Airbus just had an excessive pitch problem in the A321neo, nearly the same as the 737-MAX troubles. https://simpleflying.com/airbus-a321neo-pitch-problem/ Suddenly, the FAA might take aggressive action to ban that aircraft. Maybe the EASA doesn't really object to the 737-MAX as much as they thought they did.

CAAC would like smooth approvals for Chinese aircraft. Huawei is also having issues. Things could suddenly change after a day of golf at Mar-a-Lago. Lots of things could change, some quietly and some publicly.

1 comments

The article you linked does not suggest "nearly as bad as the 737-MAX".
I didn't say that either, and it doesn't matter. The problem is of the same general type. It's more than close enough. The FAA should be extra-careful, so maybe the A321neo will get banned. If the EASA wants to take a hard line on safety, they can hardly object.
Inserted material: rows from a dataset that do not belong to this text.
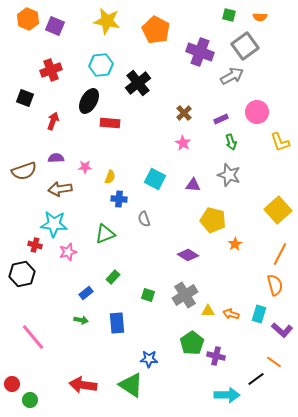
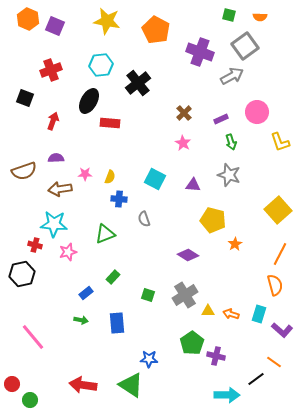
pink star at (85, 167): moved 7 px down
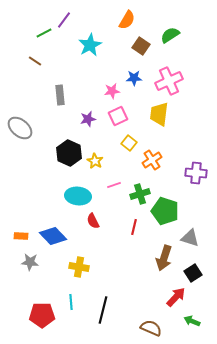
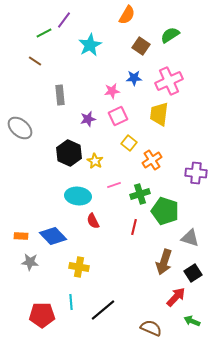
orange semicircle: moved 5 px up
brown arrow: moved 4 px down
black line: rotated 36 degrees clockwise
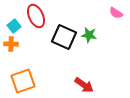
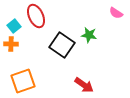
black square: moved 2 px left, 8 px down; rotated 10 degrees clockwise
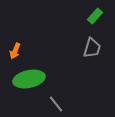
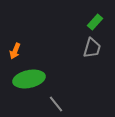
green rectangle: moved 6 px down
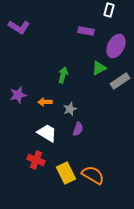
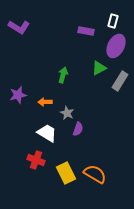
white rectangle: moved 4 px right, 11 px down
gray rectangle: rotated 24 degrees counterclockwise
gray star: moved 3 px left, 4 px down; rotated 24 degrees counterclockwise
orange semicircle: moved 2 px right, 1 px up
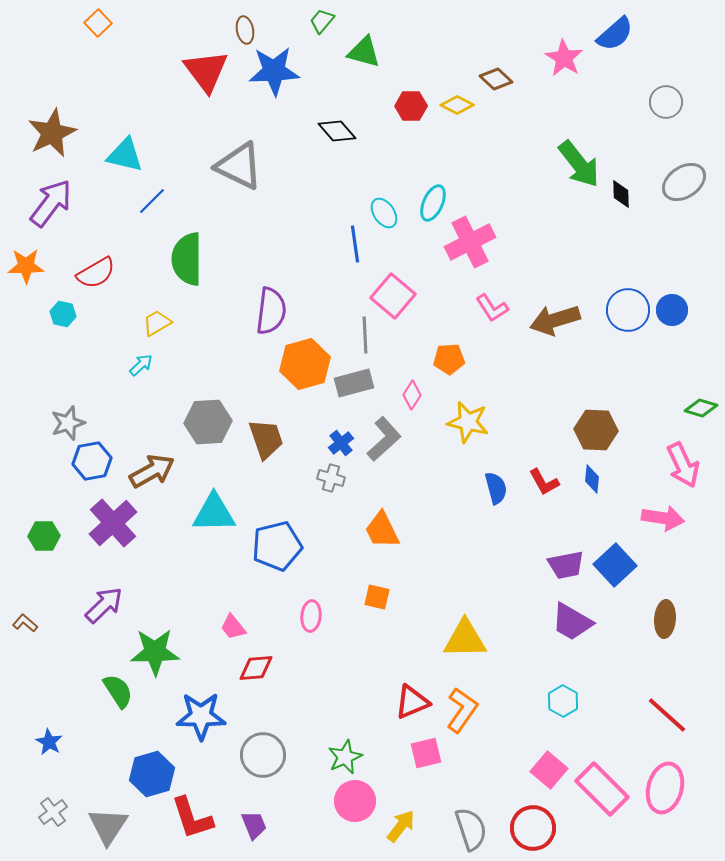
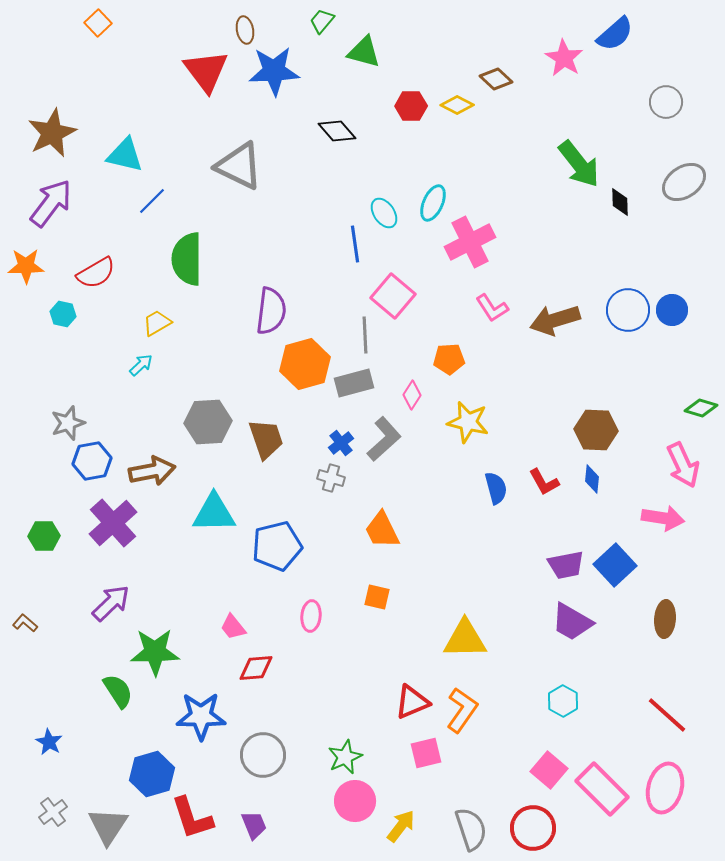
black diamond at (621, 194): moved 1 px left, 8 px down
brown arrow at (152, 471): rotated 18 degrees clockwise
purple arrow at (104, 605): moved 7 px right, 2 px up
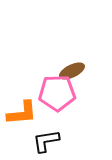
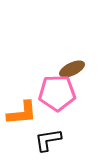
brown ellipse: moved 2 px up
black L-shape: moved 2 px right, 1 px up
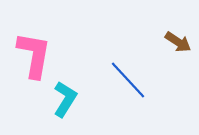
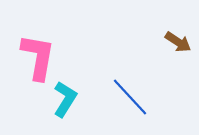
pink L-shape: moved 4 px right, 2 px down
blue line: moved 2 px right, 17 px down
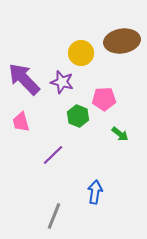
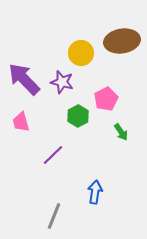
pink pentagon: moved 2 px right; rotated 25 degrees counterclockwise
green hexagon: rotated 10 degrees clockwise
green arrow: moved 1 px right, 2 px up; rotated 18 degrees clockwise
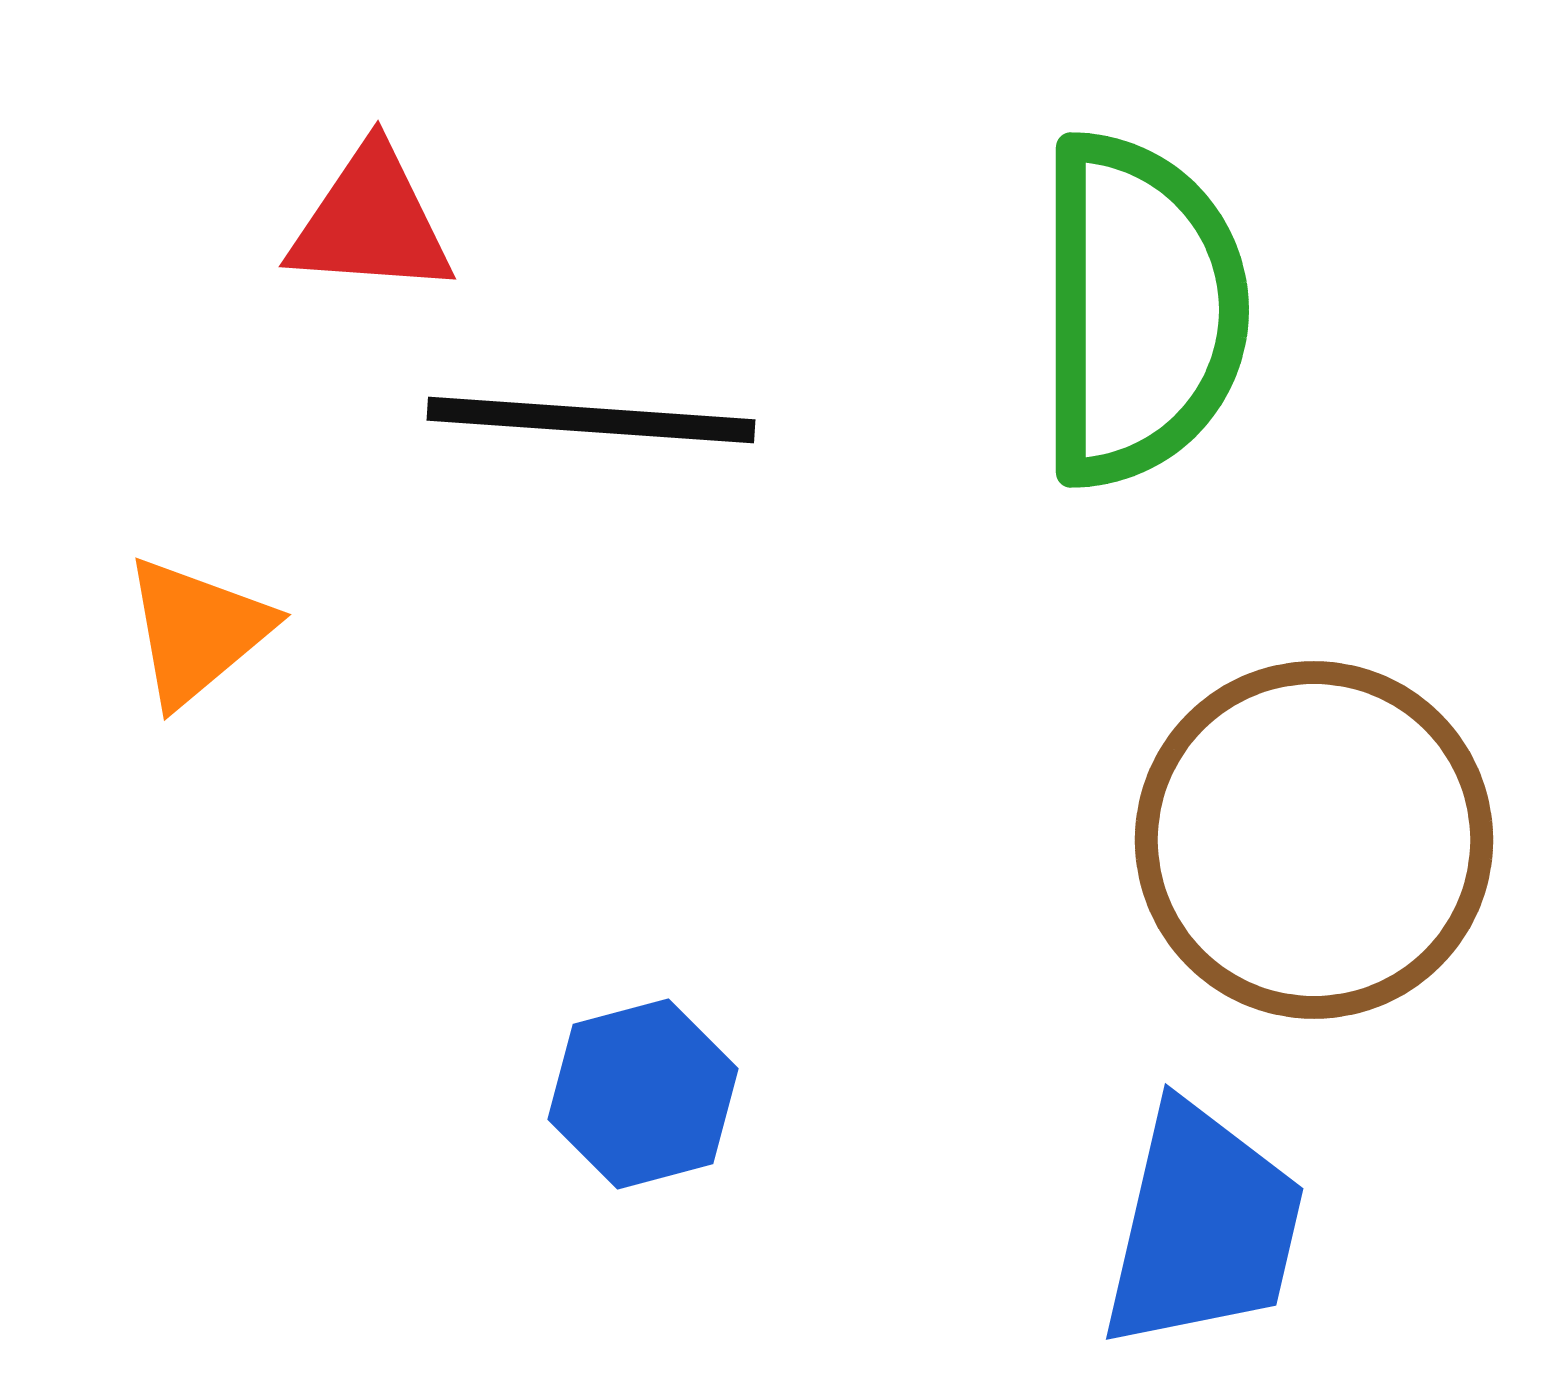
After a bit of high-level discussion using that leverage, things may change.

These decisions, in all countries, are being made with consideration for international economic implications. The resulting decisions will be given technical justification as required.

But it does matter. This A321neo issue is identified during internal simulated tests, never happened or reported on any commercial or test flight.

The issue consists of the anti-stall protection not being aggressive enough under SPECIFIC circumstances:

- Airplane is in Flare mode - Pilot applies sudden and excessive pitch up - Keeps the pitch during pre stall and stall period

Source: https://leehamnews.com/2019/07/19/bjorns-corner-airbus-a321n...

If it didn't happen on any test flight, the aircraft wasn't adequately tested. That sounds unsafe.

"anti-stall protection not being aggressive enough under SPECIFIC circumstances" means "not enough MCAS in the A321neo"

(there is no leeway for "SPECIFIC circumstances" unless to grant that to the 737-MAX as well)

The FAA could require more MCAS in the A321neo, and of course more testing.

We do not have details of this anomaly, but I hope you understand that some situations must be simulated, flying into them is difficult, maybe not possible, or downright unsafe.

I don't know how much about planes do you know (I'm starting to feel not much since excessive, maintained pitch during flare didn't tell you anything). But the context explained here is rare and obviously more manageable than "one of three redundant sensors failed and an aircraft went out of the sky without giving the crew even a possibility to save their lives".

EDIT: Found new details. The pilot has to keep the excessive pitch although AWARE that he is stalling the aircraft.

Airline security must never be a matter of putting pressure on an organization.

off topic: you sound like a president who thinks that "maximum pressure" is good, but it has not been proven to work.